Créer des asiles de data autogérés par les citoyens

Les données personnelles sont l’or noir de la nouvelle économie du numérique. Les infos, les traces et les saisies de nos pérégrinations digitales, livrées de façon plus ou moins consenties, servent de carburant à de nouveaux paradis de l’économisme dominant. Ces data de nos moindres transactions et interactions via nos outils digitaux, des cartes bancaires aux objets communicants en passant par notre smartphone, sont la clé du juteux business des GAFAM (Google, Apple, Facebook, Amazon, Microsoft), des NATU (Netflix, Airbnb, Tesla, Uber) et de tous leurs clones en mode startup. Elles deviennent dès lors le sésame d’une aliénation plus souriante que jamais, d’une servitude volontaire encore plus sophistiquée que celle de notre bonne vieille société de consommation.

Comment répondre à pareille mécanique sans tomber dans la technophobie ? Une solution est apparue ces trois ou quatre dernières années : ce que la FING (Fondation Internet Nouvelle Génération) appelle le Self Data. Soit le partage des données personnelles sous le contrôle des individus concernés, qui décident eux-mêmes pour quels services ils sont prêts à autoriser l’usage de leurs informations. Qu’il soit abonné, client, consommateur ou simple internaute, chaque individu saurait qui possède des données sur lui, et pour en faire quoi. Mieux : selon la FING, cet individu responsable serait à même de « mieux se connaître, prendre de meilleures décisions, évaluer ses décisions passées, se faciliter la vie, etc. » Mais cette perspective d’un empowerment des gens à partir de leurs propres données est-elle réaliste ? Est-elle même souhaitable ?

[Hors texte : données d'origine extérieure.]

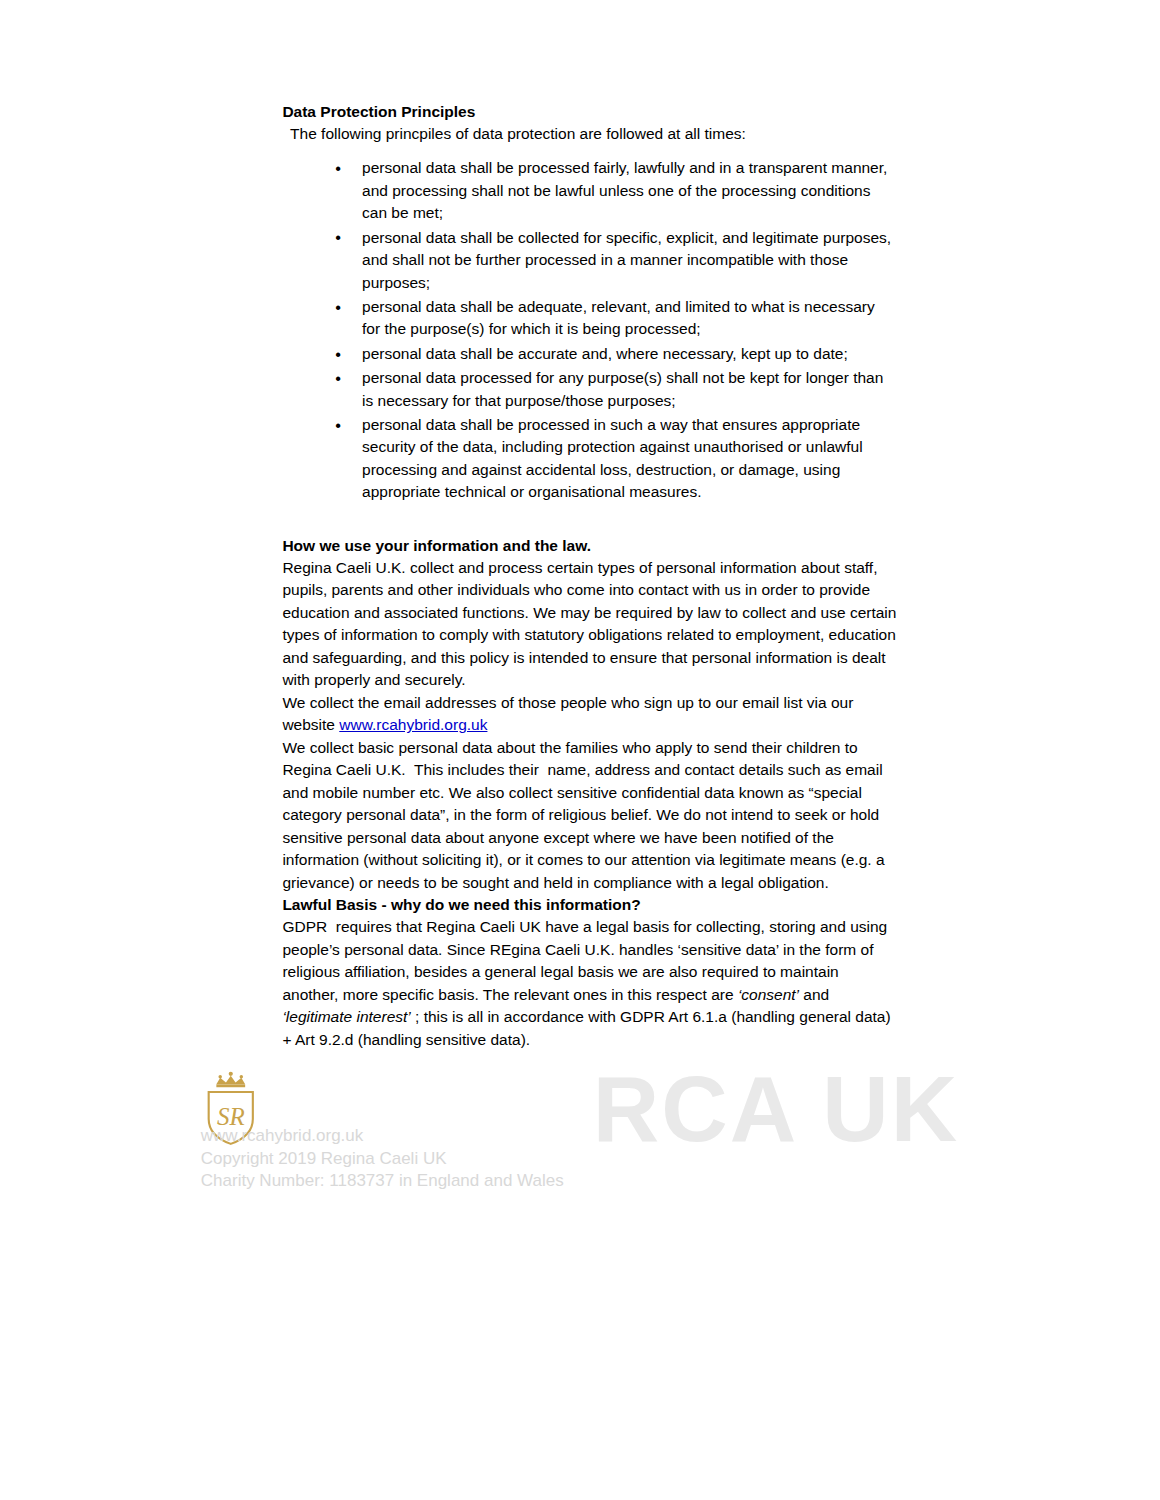Data Protection Principles
The following princpiles of data protection are followed at all times:
personal data shall be processed fairly, lawfully and in a transparent manner, and processing shall not be lawful unless one of the processing conditions can be met;
personal data shall be collected for specific, explicit, and legitimate purposes, and shall not be further processed in a manner incompatible with those purposes;
personal data shall be adequate, relevant, and limited to what is necessary for the purpose(s) for which it is being processed;
personal data shall be accurate and, where necessary, kept up to date;
personal data processed for any purpose(s) shall not be kept for longer than is necessary for that purpose/those purposes;
personal data shall be processed in such a way that ensures appropriate security of the data, including protection against unauthorised or unlawful processing and against accidental loss, destruction, or damage, using appropriate technical or organisational measures.
How we use your information and the law.
Regina Caeli U.K. collect and process certain types of personal information about staff, pupils, parents and other individuals who come into contact with us in order to provide education and associated functions. We may be required by law to collect and use certain types of information to comply with statutory obligations related to employment, education and safeguarding, and this policy is intended to ensure that personal information is dealt with properly and securely.
We collect the email addresses of those people who sign up to our email list via our website www.rcahybrid.org.uk
We collect basic personal data about the families who apply to send their children to Regina Caeli U.K. This includes their name, address and contact details such as email and mobile number etc. We also collect sensitive confidential data known as “special category personal data”, in the form of religious belief. We do not intend to seek or hold sensitive personal data about anyone except where we have been notified of the information (without soliciting it), or it comes to our attention via legitimate means (e.g. a grievance) or needs to be sought and held in compliance with a legal obligation.
Lawful Basis - why do we need this information?
GDPR requires that Regina Caeli UK have a legal basis for collecting, storing and using people’s personal data. Since REgina Caeli U.K. handles ‘sensitive data’ in the form of religious affiliation, besides a general legal basis we are also required to maintain another, more specific basis. The relevant ones in this respect are ‘consent’ and ‘legitimate interest’ ; this is all in accordance with GDPR Art 6.1.a (handling general data) + Art 9.2.d (handling sensitive data).
RCA UK
SR
www.rcahybrid.org.uk
Copyright 2019 Regina Caeli UK
Charity Number: 1183737 in England and Wales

Il est certes essentiel, notamment pour ce qu’il subsiste de « vie privée », de s’opposer au caractère unilatéral de l’accumulation de données personnelles (et de moyens de les traiter) par les entreprises et les administrations. Les mettre à la disposition de chacun sur une plateforme sécurisée de cloud personnel ne peut nous nuire, nous qui sommes à la fois consommateurs et citoyens.

Oui, le Self Data représenterait en théorie un progrès. Mais en pratique ? Imaginez l’individu seul face aux marques, tentant de comprendre les tableaux de données le concernant. Il y passe des heures, sans certitude de tout saisir. Ce faisant, il accepte le jeu de l’e-consommation. Car en échange du partage de vos données, l’opérateur va vous proposer de nouveaux services, payants évidemment, qui vous proposeront de mieux réguler encore votre vie quotidienne. En particulier dans le domaine de la santé : acceptez la recension des infos des bracelets, balances et autres tensiomètres connectés, et vous gagnerez un suivi gratuit de votre état de santé, avec conseils d’experts patentés… Et donc profits à la clef pour grands labos et assureurs de tous acabits.

Le principe du Self Data nous conforte dans notre état d’homo œconomicus du genre digital (homo numericus). Autrement dit : plutôt que de nous aider à nous dissocier de notre double virtuel, qui nous connaît si bien qu’il anticipe tous nos besoins et désirs, il augmente la fusion-confusion entre nous, êtres de chairs, et notre si aimable ombre d’information, notre profil. L’enjeu devient dès lors de transformer une question de consommation, économique donc, en une question démocratique. Car le piège est bel et bien de nous muter nous-mêmes en comptables à la petite semaine de ce qu’il advient ou non de nos données.

D’où une suggestion : la création d’asiles de données autogérés par les citoyens– dans tous les sens de ce mot asile : à la fois sanctuaire et centre de soin pour s’extirper de la société de l’hyperconsommation entropique. Il s’agirait donc, pour nos données personnelles, d’un asile politique. Nous pourrions ignorer nos data, en déléguer la gestion. Ou nous servir de cette institution commune pour interdire certains usages. Soutenus par la puissance publique, ces asiles seraient organisés comme des « communs ». Une ressource : ce nouvel or noir. Une communauté choisie : groupe informel, grand ou petit, de citoyens volontairement liés les uns aux autres par leurs goûts et surtout convictions face à l’exploitation de leur ombre d’information. Et une gouvernance à définir pour résister avec toute la force nécessaire à tous les chasseurs de nos données, anonymisées ou non, aux États, aux vraies fausses startups et multinationales de la santé, de l’assurance, du commerce et de la mesure de la vie.